## Given data
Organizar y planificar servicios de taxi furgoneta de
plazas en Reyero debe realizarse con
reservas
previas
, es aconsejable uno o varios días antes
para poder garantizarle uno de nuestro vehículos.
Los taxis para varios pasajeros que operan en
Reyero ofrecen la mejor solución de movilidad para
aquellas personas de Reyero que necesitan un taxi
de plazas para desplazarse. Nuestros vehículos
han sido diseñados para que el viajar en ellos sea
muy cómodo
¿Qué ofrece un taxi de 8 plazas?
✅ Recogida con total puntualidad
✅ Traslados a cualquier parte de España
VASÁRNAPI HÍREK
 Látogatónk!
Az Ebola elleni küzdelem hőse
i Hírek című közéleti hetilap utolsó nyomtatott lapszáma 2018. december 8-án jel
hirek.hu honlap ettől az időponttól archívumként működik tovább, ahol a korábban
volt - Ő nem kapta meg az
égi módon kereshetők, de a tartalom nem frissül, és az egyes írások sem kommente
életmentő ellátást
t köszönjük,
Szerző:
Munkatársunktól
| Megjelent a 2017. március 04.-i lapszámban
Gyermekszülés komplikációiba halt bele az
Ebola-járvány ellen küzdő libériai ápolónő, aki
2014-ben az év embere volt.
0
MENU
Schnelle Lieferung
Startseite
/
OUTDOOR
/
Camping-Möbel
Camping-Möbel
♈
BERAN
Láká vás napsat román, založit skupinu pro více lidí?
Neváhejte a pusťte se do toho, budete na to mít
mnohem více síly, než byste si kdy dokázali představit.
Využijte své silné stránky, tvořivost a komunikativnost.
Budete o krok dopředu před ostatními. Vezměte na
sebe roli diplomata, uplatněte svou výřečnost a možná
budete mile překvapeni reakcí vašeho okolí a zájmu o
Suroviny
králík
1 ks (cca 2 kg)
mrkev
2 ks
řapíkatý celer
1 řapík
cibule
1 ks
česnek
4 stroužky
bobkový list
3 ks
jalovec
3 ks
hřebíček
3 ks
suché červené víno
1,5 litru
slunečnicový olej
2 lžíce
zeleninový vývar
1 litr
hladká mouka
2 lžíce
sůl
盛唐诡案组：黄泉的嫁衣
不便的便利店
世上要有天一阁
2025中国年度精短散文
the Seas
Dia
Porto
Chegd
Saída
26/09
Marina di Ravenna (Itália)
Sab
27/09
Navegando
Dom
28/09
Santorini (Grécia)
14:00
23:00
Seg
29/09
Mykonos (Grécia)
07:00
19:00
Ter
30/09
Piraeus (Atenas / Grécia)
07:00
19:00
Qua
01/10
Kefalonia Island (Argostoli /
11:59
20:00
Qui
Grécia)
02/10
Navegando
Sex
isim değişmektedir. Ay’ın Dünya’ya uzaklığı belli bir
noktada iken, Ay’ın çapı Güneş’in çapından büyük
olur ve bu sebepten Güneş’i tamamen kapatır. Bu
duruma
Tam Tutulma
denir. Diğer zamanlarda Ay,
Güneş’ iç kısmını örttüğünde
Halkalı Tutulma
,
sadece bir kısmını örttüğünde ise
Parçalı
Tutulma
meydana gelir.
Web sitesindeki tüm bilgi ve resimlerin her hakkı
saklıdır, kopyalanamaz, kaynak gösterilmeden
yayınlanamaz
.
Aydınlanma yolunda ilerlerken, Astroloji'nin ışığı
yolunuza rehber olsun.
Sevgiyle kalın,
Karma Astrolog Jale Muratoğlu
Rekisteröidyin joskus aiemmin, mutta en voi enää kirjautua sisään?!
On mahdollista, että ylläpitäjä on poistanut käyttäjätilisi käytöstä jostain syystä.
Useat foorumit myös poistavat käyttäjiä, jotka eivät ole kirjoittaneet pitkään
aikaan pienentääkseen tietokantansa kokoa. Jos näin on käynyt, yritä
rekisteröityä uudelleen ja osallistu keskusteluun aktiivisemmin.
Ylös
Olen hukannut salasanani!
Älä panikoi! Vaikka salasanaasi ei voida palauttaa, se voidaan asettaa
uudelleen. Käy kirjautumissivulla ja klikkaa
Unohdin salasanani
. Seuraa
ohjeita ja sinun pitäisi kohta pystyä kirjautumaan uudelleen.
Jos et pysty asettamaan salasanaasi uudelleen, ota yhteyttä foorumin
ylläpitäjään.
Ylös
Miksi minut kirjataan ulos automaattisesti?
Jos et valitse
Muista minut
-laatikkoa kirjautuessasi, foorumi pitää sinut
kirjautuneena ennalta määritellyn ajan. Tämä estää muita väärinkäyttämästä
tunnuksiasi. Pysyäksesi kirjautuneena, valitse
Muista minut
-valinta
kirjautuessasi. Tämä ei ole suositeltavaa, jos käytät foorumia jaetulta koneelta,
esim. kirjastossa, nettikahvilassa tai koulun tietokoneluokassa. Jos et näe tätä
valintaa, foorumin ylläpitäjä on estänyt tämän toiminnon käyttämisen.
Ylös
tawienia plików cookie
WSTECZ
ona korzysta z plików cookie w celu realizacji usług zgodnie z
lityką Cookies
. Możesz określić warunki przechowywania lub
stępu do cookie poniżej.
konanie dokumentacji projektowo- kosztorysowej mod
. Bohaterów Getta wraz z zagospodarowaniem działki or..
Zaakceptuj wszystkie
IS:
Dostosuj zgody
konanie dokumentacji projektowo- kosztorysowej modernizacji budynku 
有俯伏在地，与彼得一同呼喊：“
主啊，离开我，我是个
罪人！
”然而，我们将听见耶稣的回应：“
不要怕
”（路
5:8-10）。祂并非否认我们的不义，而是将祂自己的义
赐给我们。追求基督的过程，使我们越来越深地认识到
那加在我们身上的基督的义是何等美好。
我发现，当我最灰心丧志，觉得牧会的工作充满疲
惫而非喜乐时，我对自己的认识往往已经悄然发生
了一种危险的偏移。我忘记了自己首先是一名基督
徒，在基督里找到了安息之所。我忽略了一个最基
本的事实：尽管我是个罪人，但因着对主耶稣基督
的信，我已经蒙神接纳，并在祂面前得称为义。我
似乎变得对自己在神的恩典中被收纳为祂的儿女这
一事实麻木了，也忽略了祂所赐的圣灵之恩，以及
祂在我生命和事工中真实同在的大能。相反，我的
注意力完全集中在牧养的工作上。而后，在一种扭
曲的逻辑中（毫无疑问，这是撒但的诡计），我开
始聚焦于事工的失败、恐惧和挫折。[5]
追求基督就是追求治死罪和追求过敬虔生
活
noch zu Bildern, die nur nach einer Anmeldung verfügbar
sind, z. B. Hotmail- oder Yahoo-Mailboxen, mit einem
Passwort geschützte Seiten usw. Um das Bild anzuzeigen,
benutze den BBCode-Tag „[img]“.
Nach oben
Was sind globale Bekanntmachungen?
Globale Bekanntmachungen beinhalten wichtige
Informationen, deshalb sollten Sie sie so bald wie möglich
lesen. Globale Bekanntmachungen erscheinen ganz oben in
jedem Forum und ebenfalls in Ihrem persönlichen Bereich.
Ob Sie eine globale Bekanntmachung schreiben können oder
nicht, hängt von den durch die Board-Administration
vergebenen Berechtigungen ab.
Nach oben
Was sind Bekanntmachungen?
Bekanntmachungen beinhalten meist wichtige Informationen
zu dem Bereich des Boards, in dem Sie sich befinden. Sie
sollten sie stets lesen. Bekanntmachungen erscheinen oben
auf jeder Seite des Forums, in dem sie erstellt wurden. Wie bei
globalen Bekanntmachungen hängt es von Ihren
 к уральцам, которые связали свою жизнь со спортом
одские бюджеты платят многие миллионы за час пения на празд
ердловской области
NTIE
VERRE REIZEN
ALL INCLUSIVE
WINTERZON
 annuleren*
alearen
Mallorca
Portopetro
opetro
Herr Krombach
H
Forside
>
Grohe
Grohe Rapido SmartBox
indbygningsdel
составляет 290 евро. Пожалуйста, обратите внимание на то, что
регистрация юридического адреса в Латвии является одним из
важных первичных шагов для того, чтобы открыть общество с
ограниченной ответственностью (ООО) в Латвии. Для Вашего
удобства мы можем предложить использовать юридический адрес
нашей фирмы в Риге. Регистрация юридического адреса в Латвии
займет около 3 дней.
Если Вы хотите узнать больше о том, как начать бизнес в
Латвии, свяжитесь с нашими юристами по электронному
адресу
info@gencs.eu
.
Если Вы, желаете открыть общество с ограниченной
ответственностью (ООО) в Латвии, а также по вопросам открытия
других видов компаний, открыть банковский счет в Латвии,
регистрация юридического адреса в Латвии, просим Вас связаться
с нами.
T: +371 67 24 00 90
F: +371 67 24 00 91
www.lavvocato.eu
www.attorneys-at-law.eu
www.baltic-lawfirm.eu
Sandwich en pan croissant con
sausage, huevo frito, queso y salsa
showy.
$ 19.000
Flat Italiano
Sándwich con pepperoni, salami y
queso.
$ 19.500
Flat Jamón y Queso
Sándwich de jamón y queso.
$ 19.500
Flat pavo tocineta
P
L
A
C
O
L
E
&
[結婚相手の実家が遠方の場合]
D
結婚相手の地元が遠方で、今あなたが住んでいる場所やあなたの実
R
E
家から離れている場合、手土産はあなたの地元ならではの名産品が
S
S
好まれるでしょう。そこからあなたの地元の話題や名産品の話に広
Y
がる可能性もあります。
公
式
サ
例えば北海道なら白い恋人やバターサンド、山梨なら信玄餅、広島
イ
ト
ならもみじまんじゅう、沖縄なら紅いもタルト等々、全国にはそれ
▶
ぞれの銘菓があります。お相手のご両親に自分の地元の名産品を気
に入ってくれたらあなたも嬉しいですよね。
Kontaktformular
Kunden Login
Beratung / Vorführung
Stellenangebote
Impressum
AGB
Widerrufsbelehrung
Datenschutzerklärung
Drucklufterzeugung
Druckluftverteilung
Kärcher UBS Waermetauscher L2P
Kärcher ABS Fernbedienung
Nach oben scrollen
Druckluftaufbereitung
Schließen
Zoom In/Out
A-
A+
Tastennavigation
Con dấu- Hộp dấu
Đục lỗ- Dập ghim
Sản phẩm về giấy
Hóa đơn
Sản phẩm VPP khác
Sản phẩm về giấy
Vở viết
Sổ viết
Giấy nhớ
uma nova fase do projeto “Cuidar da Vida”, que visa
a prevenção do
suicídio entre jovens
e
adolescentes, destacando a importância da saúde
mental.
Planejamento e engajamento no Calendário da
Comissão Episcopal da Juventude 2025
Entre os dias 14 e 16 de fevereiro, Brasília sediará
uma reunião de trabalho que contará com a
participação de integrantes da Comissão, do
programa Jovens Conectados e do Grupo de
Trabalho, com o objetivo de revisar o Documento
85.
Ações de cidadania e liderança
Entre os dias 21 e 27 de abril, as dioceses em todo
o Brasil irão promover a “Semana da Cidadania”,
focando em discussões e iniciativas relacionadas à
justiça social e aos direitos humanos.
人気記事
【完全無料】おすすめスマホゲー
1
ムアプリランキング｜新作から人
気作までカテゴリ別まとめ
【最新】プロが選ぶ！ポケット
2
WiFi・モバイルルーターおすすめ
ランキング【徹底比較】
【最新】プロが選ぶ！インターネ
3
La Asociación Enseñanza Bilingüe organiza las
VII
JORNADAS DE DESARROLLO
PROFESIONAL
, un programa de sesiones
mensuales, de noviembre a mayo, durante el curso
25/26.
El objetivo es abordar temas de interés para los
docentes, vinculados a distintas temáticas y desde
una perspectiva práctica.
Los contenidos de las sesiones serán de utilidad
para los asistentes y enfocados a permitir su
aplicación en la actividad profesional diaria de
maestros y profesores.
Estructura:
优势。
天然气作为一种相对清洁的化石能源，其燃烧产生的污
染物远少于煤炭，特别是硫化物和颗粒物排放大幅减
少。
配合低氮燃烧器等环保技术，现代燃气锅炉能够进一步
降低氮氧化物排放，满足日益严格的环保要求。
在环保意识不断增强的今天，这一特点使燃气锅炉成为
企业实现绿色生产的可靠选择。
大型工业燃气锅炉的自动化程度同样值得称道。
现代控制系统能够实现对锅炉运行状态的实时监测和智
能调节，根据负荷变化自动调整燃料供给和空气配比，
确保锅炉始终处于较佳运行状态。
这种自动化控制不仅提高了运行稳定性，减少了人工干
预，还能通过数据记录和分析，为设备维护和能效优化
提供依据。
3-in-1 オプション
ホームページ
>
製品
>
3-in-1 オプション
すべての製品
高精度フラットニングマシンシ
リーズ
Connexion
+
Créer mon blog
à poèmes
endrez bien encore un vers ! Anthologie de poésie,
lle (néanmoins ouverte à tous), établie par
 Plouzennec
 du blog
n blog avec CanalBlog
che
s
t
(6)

## Requirement
Your answer should be the exact lines above from the one with "warunki przechowywania lub" through the one with "似乎变得对自己在神的恩典中被收纳为祂的儿女这", both included, and nothing besides.

## Answer to this exercise
. Możesz określić warunki przechowywania lub
stępu do cookie poniżej.
konanie dokumentacji projektowo- kosztorysowej mod
. Bohaterów Getta wraz z zagospodarowaniem działki or..
Zaakceptuj wszystkie
IS:
Dostosuj zgody
konanie dokumentacji projektowo- kosztorysowej modernizacji budynku 
有俯伏在地，与彼得一同呼喊：“
主啊，离开我，我是个
罪人！
”然而，我们将听见耶稣的回应：“
不要怕
”（路
5:8-10）。祂并非否认我们的不义，而是将祂自己的义
赐给我们。追求基督的过程，使我们越来越深地认识到
那加在我们身上的基督的义是何等美好。
我发现，当我最灰心丧志，觉得牧会的工作充满疲
惫而非喜乐时，我对自己的认识往往已经悄然发生
了一种危险的偏移。我忘记了自己首先是一名基督
徒，在基督里找到了安息之所。我忽略了一个最基
本的事实：尽管我是个罪人，但因着对主耶稣基督
的信，我已经蒙神接纳，并在祂面前得称为义。我
似乎变得对自己在神的恩典中被收纳为祂的儿女这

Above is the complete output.